About this exercise: Please rewrite everything from the line containing "right shoulder: (855, 1018, -9)" down to the line containing "left hip: (186, 173, 3)", both included, as a JSON list of strings with one string per line. Skip blank lines and leave the pictures out.

━━━━━━━━━━

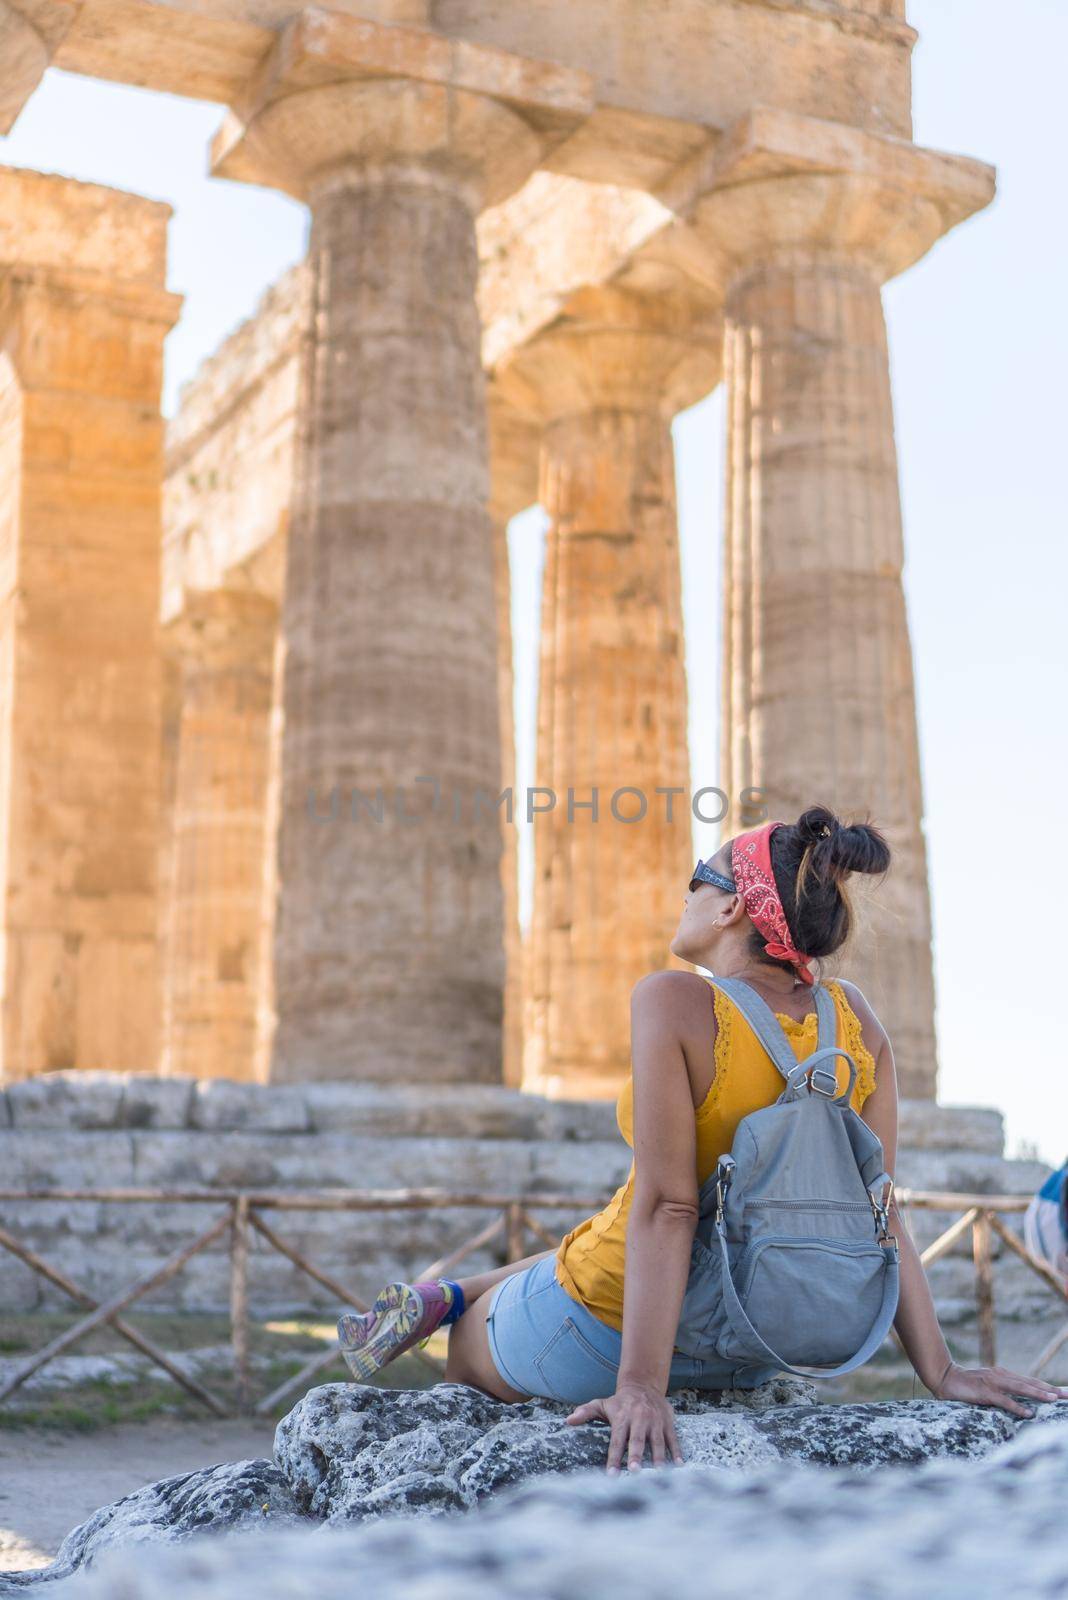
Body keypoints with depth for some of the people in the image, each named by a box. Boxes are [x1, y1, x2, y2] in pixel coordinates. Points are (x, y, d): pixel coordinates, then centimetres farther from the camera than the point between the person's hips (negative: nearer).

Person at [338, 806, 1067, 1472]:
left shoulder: (673, 1002, -24)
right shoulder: (855, 1018, -9)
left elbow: (666, 1205, -28)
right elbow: (877, 1208, -9)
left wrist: (640, 1385, -27)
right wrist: (941, 1369, -4)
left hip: (599, 1341, -6)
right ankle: (449, 1294, 46)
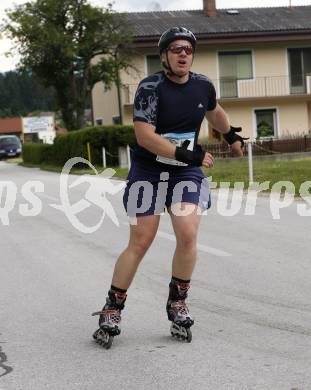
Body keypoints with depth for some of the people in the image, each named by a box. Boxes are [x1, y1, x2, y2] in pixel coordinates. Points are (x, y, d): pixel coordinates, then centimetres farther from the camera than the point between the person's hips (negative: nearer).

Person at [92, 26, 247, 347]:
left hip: (186, 173, 3)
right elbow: (144, 135, -25)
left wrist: (231, 135, 38)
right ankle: (112, 310, 8)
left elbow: (214, 111, 24)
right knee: (140, 243, -5)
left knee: (187, 236, -13)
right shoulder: (150, 87, -15)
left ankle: (177, 303, 7)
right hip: (148, 172, -3)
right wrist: (185, 154, -29)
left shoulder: (203, 86, 0)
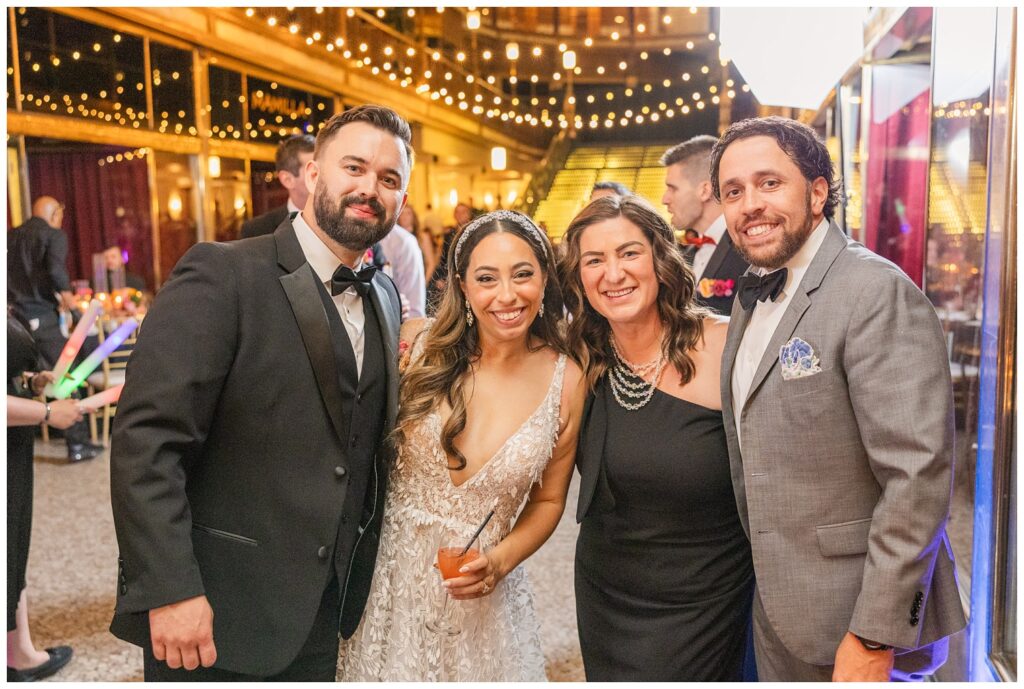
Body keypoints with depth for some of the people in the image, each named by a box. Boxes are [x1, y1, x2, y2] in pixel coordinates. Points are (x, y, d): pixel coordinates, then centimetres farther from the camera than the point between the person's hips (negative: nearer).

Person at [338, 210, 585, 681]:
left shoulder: (566, 382, -9)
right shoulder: (419, 345, -12)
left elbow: (548, 500, 2)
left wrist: (500, 562, -11)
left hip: (480, 594, 0)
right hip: (390, 570, 0)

━━━━━━━━━━

Solution below:
[
  "right shoulder: (855, 1018, -9)",
  "left elbow: (666, 1205, -28)",
  "right elbow: (877, 1208, -9)",
  "left wrist: (640, 1385, -27)",
  "right wrist: (941, 1369, -4)",
  "left hip: (599, 1341, -6)",
  "right ankle: (449, 1294, 46)",
  "Body keypoints with depth for some of the people in the image, each named by a box. Boxes are [x1, y1, x2, y2] in pixel coordinates. Points are (x, y, d): pixel coordinates, then centimetres farther from the camera than the point between the person's hips (negative: nearer).",
  "Person at [92, 26, 247, 347]:",
  "left hip: (186, 173, 3)"
]